Merit Medical Repurchases 344,084 Shares in Private Transaction


SOUTH JORDAN, Utah, April 3, 2007 (PRIME NEWSWIRE) -- Merit Medical Systems, Inc. (Nasdaq:MMSI), a leading manufacturer and marketer of proprietary disposable devices used primarily in cardiology and radiology procedures, announced today that it has repurchased in a private transaction with a non-institutional private investor 344,084 shares of common stock of Merit Medical for an aggregate transaction price of $4,059,159 million, or $11.80 per share.

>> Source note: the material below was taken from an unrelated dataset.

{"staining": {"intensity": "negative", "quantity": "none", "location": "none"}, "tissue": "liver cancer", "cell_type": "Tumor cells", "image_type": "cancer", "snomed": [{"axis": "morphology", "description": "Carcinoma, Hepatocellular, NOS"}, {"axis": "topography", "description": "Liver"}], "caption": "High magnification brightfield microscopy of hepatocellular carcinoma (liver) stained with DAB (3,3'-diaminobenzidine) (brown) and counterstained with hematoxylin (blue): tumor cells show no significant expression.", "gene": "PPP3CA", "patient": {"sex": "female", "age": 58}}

The repurchased shares will be cancelled and cease to be outstanding. Total shares outstanding following the transaction were reduced to 27,358,000.

ABOUT MERIT

Founded in 1987, Merit Medical Systems, Inc. is engaged in the development, manufacture and distribution of proprietary disposable medical devices used in interventional and diagnostic procedures, particularly in cardiology and radiology. Merit serves client hospitals worldwide with a domestic and international sales force totaling approximately 85 individuals. Merit employs approximately 1,750 people worldwide, with facilities in Salt Lake City and South Jordan, Utah; Santa Clara, California; Angleton, Texas; Richmond, Virginia; Maastricht and Venlo, The Netherlands; and Galway, Ireland.

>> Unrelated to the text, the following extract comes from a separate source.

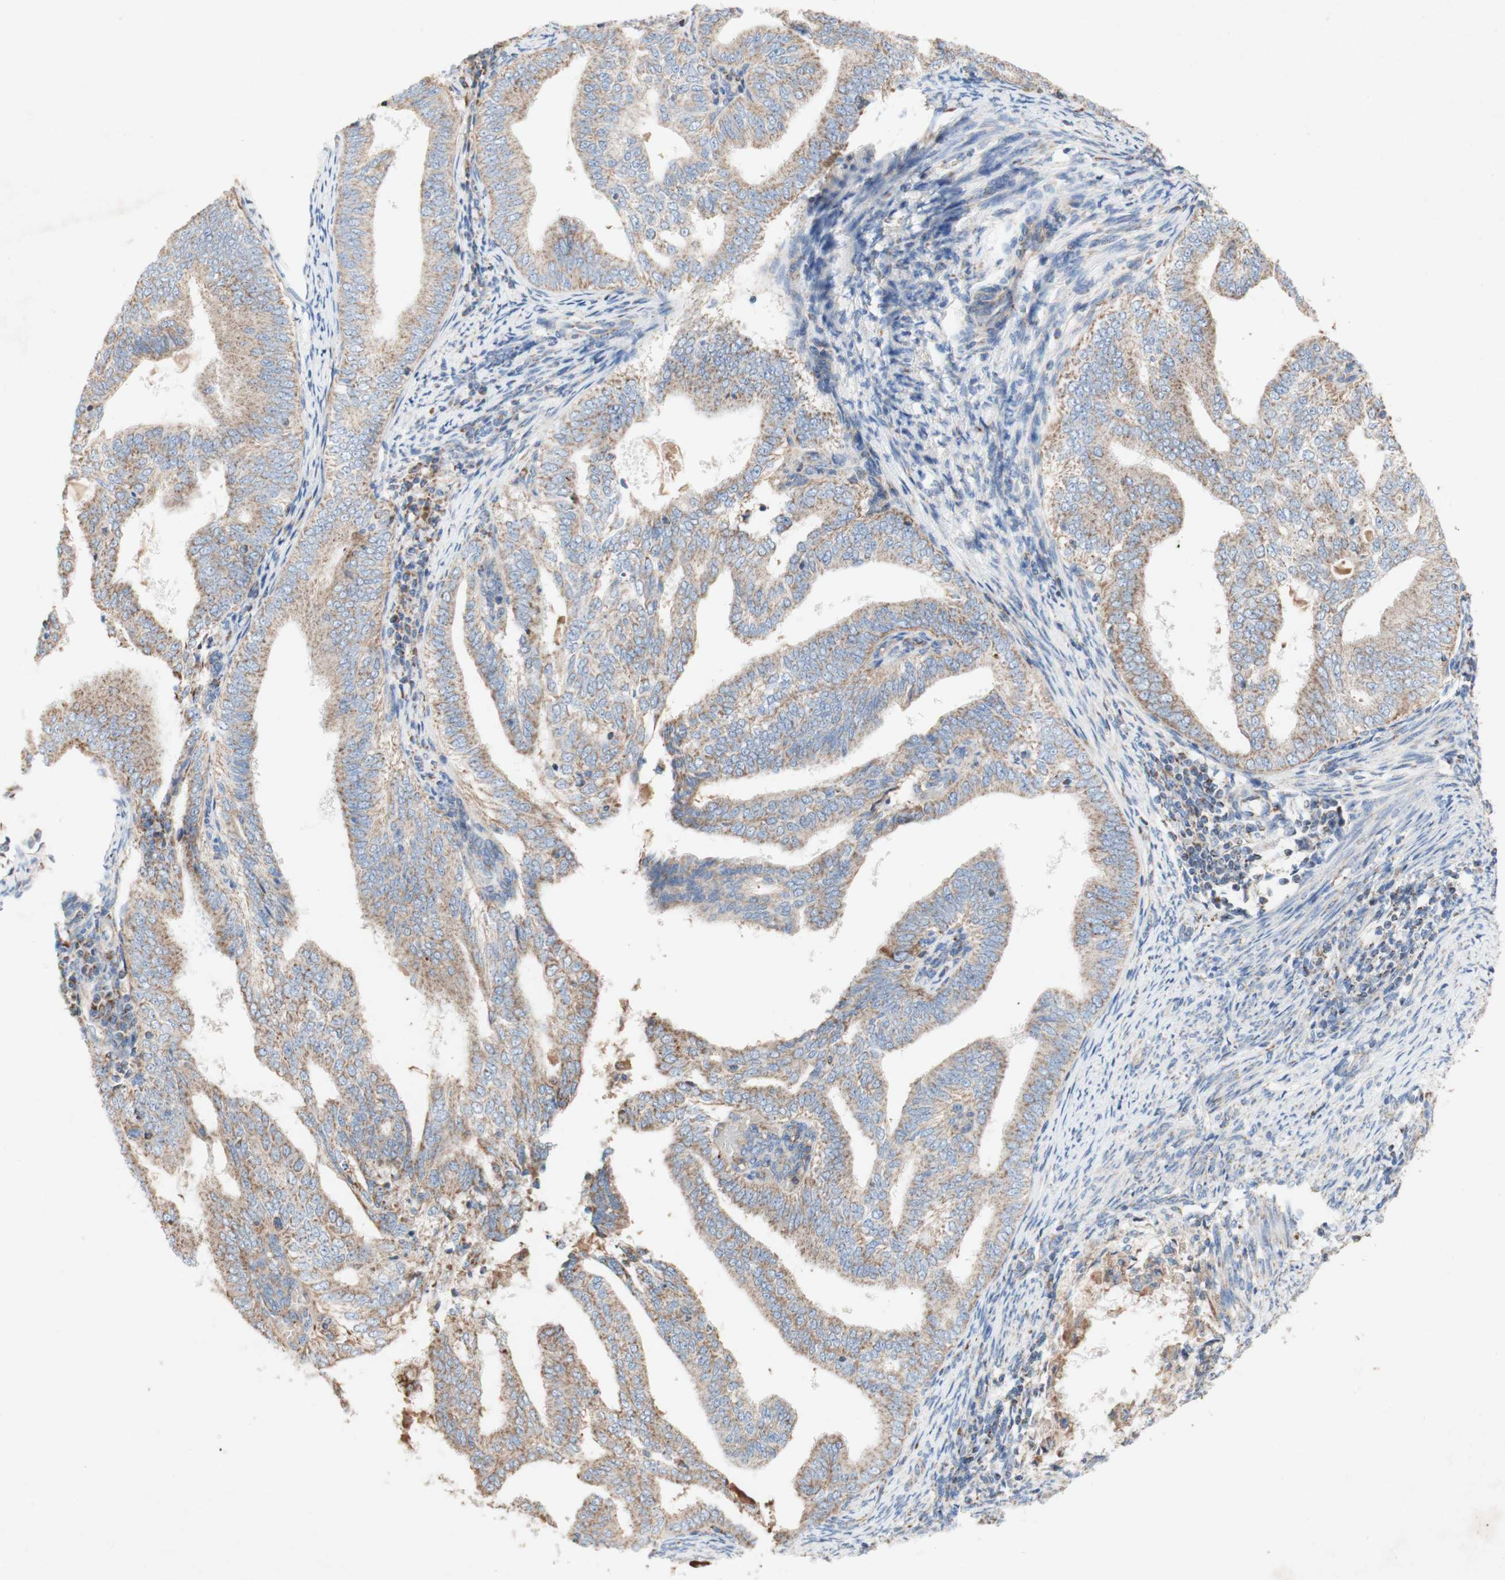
{"staining": {"intensity": "moderate", "quantity": ">75%", "location": "cytoplasmic/membranous"}, "tissue": "endometrial cancer", "cell_type": "Tumor cells", "image_type": "cancer", "snomed": [{"axis": "morphology", "description": "Adenocarcinoma, NOS"}, {"axis": "topography", "description": "Endometrium"}], "caption": "There is medium levels of moderate cytoplasmic/membranous staining in tumor cells of adenocarcinoma (endometrial), as demonstrated by immunohistochemical staining (brown color).", "gene": "SDHB", "patient": {"sex": "female", "age": 58}}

The Merit Medical Systems, Inc. logo is available at http://www.primenewswire.com/newsroom/prs/?pkgid=3282

Statements contained in this release, which are not purely historical, are forward-looking statements within the meaning of the Private Securities Litigation Act of 1995 and are subject to risks and uncertainties such as those described in Merit's Annual Report on Form 10-K for the year ended December 31, 2006. Such risks and uncertainties include product recalls and product liability claims; infringement of Merit's technology or the assertion that Merit's technology infringes the rights of other parties; termination of relationship with suppliers, or failure of suppliers to perform; inability to successfully manage growth through acquisitions; delays in obtaining regulatory approvals, or the failure to maintain such approvals; concentration of Merit's revenues among a few products and procedures; development of new products and technology that could render Merit's products obsolete, market acceptance of new products, introduction of products in a timely fashion, price and product competition, availability of labor and materials, cost increases, and fluctuations in and obsolescence of inventory; volatility of the market price of Merit's common stock; foreign currency fluctuations; key personnel; work stoppage or transportation risks; modification or limitation of governmental or private insurance reimbursement, changes in health care markets related to health care reform initiatives; and other factors referred to in Merit's Annual Report on Form 10-K and other reports filed with the Securities and Exchange Commission. All subsequent forward-looking statements attributable to Merit or persons acting on its behalf are expressly qualified in their entirety by these cautionary statements. Actual results may differ materially from anticipated results. Financial estimates are subject to change and are not intended to be relied upon as predictions of future operating results, and Merit assumes no obligation to update or disclose revisions to those estimates.